Write out every line of text in the listing below verbatim, in the original order. Omit the pictures.
######
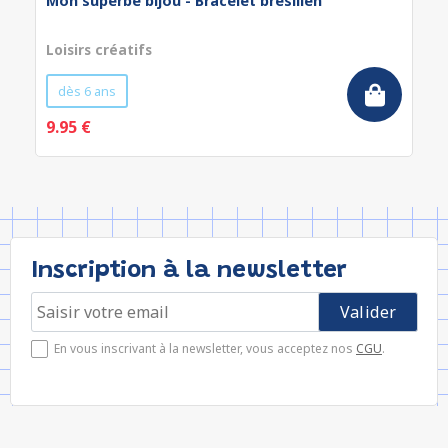
Mon superbe bijou - Bracelet brésilien
Loisirs créatifs
dès 6 ans
9.95 €
Inscription à la newsletter
En vous inscrivant à la newsletter, vous acceptez nos
CGU
.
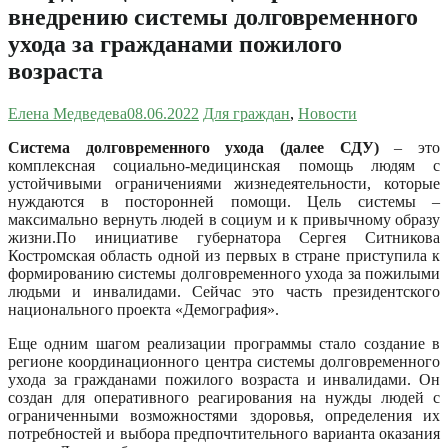
внедрению системы долговременного
ухода за гражданами пожилого
возраста
Елена Медведева
08.06.2022
Для граждан
,
Новости
Система долговременного ухода (далее СДУ)
– это
комплексная социально-медицинская помощь людям с
устойчивыми ограничениями жизнедеятельности, которые
нуждаются в посторонней помощи. Цель системы –
максимально вернуть людей в социум и к привычному образу
жизни.
По инициативе губернатора Сергея Ситникова
Костромская область одной из первых в стране приступила к
формированию системы долговременного ухода за пожилыми
людьми и инвалидами. Сейчас это часть президентского
национального проекта «Демография».
Еще одним шагом реализации программы стало создание в
регионе координационного центра системы долговременного
ухода за гражданами пожилого возраста и инвалидами. Он
создан для оперативного реагирования на нужды людей с
ограниченными возможностями здоровья, определения их
потребностей и выбора предпочтительного варианта оказания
######
§ Expected answer
Mon superbe bijou - Bracelet brésilien
Loisirs créatifs
dès 6 ans
9.95 €
Inscription à la newsletter
En vous inscrivant à la newsletter, vous acceptez nos
CGU
.
внедрению системы долговременного
ухода за гражданами пожилого
возраста
Елена Медведева
08.06.2022
Для граждан
,
Новости
Система долговременного ухода (далее СДУ)
– это
комплексная социально-медицинская помощь людям с
устойчивыми ограничениями жизнедеятельности, которые
нуждаются в посторонней помощи. Цель системы –
максимально вернуть людей в социум и к привычному образу
жизни.
По инициативе губернатора Сергея Ситникова
Костромская область одной из первых в стране приступила к
формированию системы долговременного ухода за пожилыми
людьми и инвалидами. Сейчас это часть президентского
национального проекта «Демография».
Еще одним шагом реализации программы стало создание в
регионе координационного центра системы долговременного
ухода за гражданами пожилого возраста и инвалидами. Он
создан для оперативного реагирования на нужды людей с
ограниченными возможностями здоровья, определения их
потребностей и выбора предпочтительного варианта оказания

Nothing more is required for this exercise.